Officials revealed the figure after a government lawyer cited the number of revoked visas as more than 100,000 at a hearing in court.
The State Department said the disparity was a result of the higher figure including expired visas, as well as diplomatic and other visas that were actually exempted by the travel ban imposed on Jan. 27.
The government lawyer revealed the higher number during a hearing in a Virginia federal court related to a lawsuit filed by lawyers for two Yemeni brothers.
The siblings were put on a flight to Ethiopia after arriving to Dulles International Airport on Saturday.
U.S. District Judge Leonie Brinkema ruled that Virginia could join a lawsuit challenging Trump’s ban on citizens from Iran, Iraq, Libya, Somalia, Sudan, Syria and Yemen.
“This order touched something in the U.S. that I’ve never seen before,” said Brinkema, who presided over the case of Sept. 11 conspirator Zacarias Moussaoui.
Officials revealed the figure after a government lawyer cited the number of revoked visas as more than 100,000.
“People are quite upset.”
Before the State Department clarified the figure, several human rights groups fired off statements repeating their pleas for Congress to intervene.
“President Trump’s cruel and unlawful Muslim ban is causing widespread harm, and that’s why there’s a growing public backlash against it,” said Eric Ferrefo, spokesman for Amnesty International USA.
“Congress must step in immediately to block this ban before it tears even more families apart.”
The judge also ruled that the federal government — which had not previously released information on the amount of people affected — must provide the state of Virginia a complete list of all of the state’s residents who were denied entry to the country or forced to leave because of the ban.
The Department of Homeland Security, in the meantime, tried to “clarify” the extent of the ban on Friday evening after a chaotic first week of implementation.
The DHS put out a statement explicitly saying that the temporary ban on travel from the seven targeted countries does not include lawful permanent residents and diplomats, and that special immigrant visa holders like the Iraqi and Afghan interpreters who had been initially barred from the country can still board flights to the U.S. and receive exemptions from the ban upon arrival.

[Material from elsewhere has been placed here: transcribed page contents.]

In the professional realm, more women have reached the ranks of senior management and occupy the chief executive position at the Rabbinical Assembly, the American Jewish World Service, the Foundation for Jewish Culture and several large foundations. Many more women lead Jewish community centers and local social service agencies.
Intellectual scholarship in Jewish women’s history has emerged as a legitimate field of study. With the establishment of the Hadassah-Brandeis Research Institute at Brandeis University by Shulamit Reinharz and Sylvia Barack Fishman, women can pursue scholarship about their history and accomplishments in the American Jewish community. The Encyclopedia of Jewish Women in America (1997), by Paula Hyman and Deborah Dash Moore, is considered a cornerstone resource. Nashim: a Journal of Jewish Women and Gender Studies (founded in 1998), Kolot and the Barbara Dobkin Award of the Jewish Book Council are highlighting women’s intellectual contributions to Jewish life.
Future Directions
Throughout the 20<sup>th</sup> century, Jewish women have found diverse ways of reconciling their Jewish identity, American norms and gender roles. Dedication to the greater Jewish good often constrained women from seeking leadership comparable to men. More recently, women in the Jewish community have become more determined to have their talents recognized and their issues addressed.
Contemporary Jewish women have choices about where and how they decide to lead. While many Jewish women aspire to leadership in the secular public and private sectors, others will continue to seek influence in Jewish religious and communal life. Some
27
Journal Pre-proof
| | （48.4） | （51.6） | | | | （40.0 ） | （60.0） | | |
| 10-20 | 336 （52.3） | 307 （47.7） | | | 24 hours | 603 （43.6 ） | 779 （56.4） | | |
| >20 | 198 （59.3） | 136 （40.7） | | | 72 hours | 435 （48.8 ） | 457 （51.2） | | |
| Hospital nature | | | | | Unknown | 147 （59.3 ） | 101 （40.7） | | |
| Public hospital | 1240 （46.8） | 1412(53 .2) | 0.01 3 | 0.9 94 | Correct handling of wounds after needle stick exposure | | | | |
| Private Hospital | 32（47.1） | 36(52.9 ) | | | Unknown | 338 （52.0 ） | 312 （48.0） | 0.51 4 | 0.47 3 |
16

Will Cocks, a spokesman for the State Department’s Bureau of Consular Affairs, said “fewer than 60,000 individuals’ visas were provisionally revoked to comply with the executive order.”
He said while those people have been “temporarily inconvenienced, while we conduct our review,” it’s a statistically small number of visitors.
“To put that number in context, we issued over 11 million immigrant and nonimmigrant visas in fiscal year 2015,” he said. “As always, national security is our top priority when issuing visas.”
Simon Sandoval-Moshenberg, one of the plaintiffs’ lawyers, said after the hearing that “there is no legal justification to cancel all these visas.”